Jack looked at his watch again – nine thirty – it was going to be tight. The timing was crucial. It had to look natural.
His radio crackled to life then, making them both jump. God, which part of “no contact” didn’t they understand!
‘Yeah,’ he said into the mouthpiece. He listened for a few minutes and then switched it off; to make sure it didn’t disturb him again.
‘What was that?’ Emily said, staring up at him; her forehead creased in concern; her mouth set in a line.
‘Just the station checking up on me. I’m a policeman,’ he said, hoping to put her mind at rest.
Emily was not happy. She had liked Jack. Not now though; not now she knew what he was. Tears filled her eyes again. She had liked him so much, much more than the others, but he had disappointed her. He had made her sad and she didn’t like to feel sad. She stopped abruptly.
‘I’m tired. Will you carry me?’ she stared up at him, a pout decorating her rosebud lips.
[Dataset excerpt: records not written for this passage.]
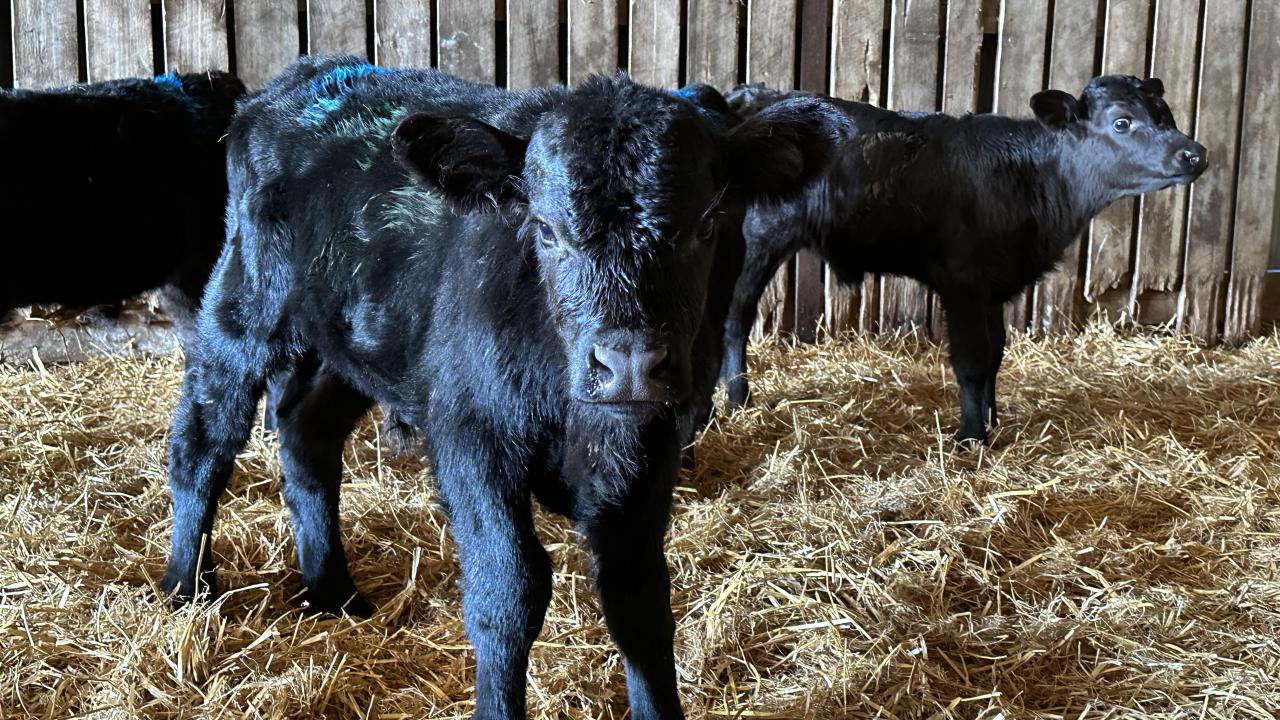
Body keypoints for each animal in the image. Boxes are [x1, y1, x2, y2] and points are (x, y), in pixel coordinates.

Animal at [160, 56, 842, 719]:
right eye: (544, 229)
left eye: (706, 224)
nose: (629, 362)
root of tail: (295, 82)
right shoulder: (471, 436)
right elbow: (509, 592)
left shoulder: (650, 450)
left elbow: (639, 598)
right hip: (245, 306)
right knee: (203, 443)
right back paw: (185, 589)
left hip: (357, 343)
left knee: (307, 435)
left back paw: (333, 593)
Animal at [720, 75, 1208, 443]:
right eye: (1122, 122)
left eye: (1166, 114)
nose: (1195, 153)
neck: (1031, 178)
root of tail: (750, 95)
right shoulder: (964, 285)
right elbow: (972, 362)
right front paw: (971, 437)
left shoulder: (994, 286)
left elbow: (996, 353)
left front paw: (992, 421)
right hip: (758, 239)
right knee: (735, 319)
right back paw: (737, 399)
Jack stooped to pick her up and was surprised by how heavy she was. She nestled into his shoulder, her arms around his neck; twining her fingers in his hair.
‘How much further?’ Jack said.
‘Not much. There’s a way out of the park, behind that bench up ahead.’
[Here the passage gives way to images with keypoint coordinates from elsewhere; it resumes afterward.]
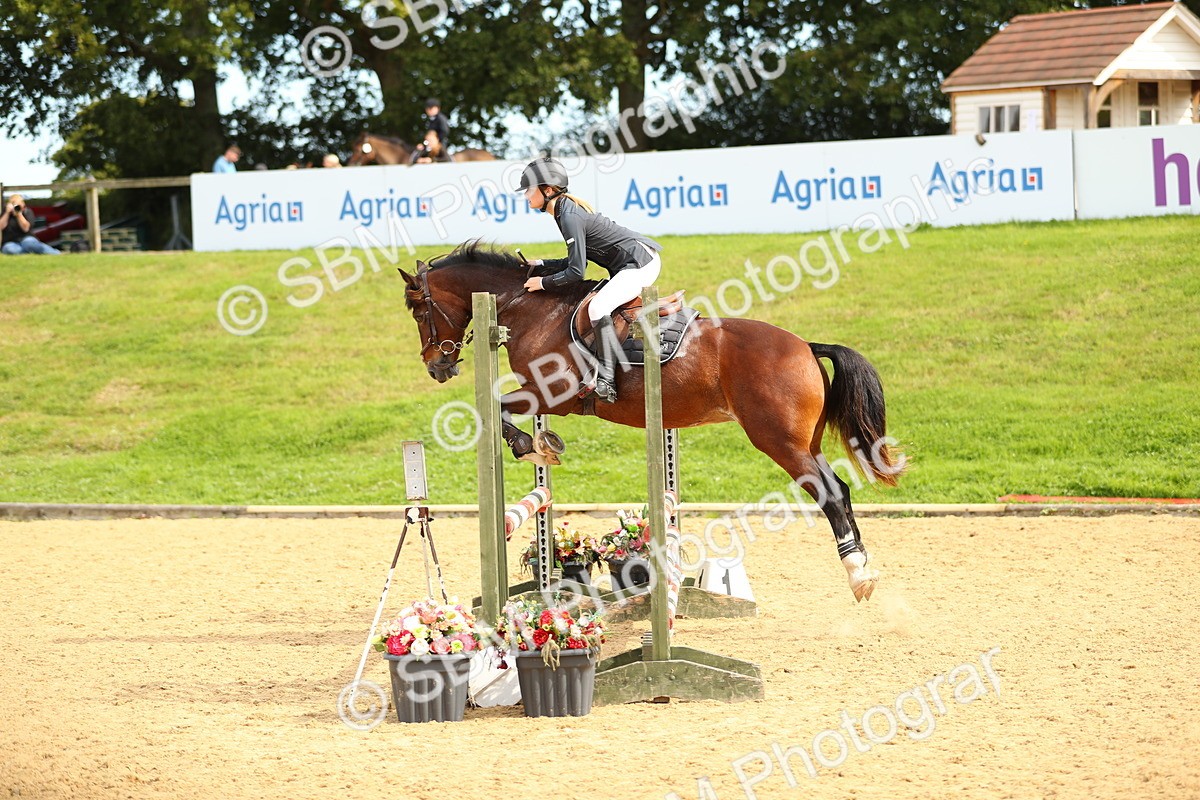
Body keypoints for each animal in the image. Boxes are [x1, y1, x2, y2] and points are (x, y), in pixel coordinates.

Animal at [398, 242, 903, 602]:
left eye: (420, 311)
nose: (436, 367)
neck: (530, 309)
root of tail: (805, 346)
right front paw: (541, 447)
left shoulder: (553, 393)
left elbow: (500, 410)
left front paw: (533, 447)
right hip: (805, 441)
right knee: (842, 490)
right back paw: (866, 566)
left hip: (780, 442)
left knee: (830, 494)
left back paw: (858, 576)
Jack picked up the pace and was soon wading through the long grass behind the bench.
‘Wait a minute,’ he said, stopping and looking around. ‘We’re back where we started.’
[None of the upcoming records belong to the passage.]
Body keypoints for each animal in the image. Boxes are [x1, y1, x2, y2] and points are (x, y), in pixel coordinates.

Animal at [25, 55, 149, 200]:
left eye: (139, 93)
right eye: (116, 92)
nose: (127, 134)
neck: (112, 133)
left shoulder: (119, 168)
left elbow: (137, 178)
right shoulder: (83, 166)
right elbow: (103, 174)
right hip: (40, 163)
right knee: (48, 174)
As realisation dawned, he felt a cold sweat swathe his skin and a hollow feeling in the pit of his stomach. He tried to release her, but she was too quick for him. He winced as he felt her teeth puncture the delicate skin of his neck, and fought to push her away, but she was too strong. His neck felt like it was on fire and the pulling sensation against his flesh was becoming unbearable. He felt the delayed kick of adrenalin and pushed against her with all his strength, but to no avail. She had clamped herself to him like a limpet.
Exhausted by the effort and weakened by the loss of blood, he slumped to his knees. Emily let go of him and stepped back. Jack looked up at her, only to find her delicate features transformed into those of a monster; blood smeared across her lily-white skin.
He watched, helpless, as her face morphed back into the angel he had met on the park bench. The angel of death. He could hear his pulse slowing; could feel his heart strain to find the strength to beat. The black and white dots started to form before his eyes and his breathing became laboured and ragged. He had no reserves left to draw on. He let the darkness embrace him.
Emily smiled to herself and returned to the bench; a little girl of four feet in height, with blonde ringlets, green eyes and un-naturally pale skin; a little girl of eight years of age, who was so much older; a little girl so full of innocence.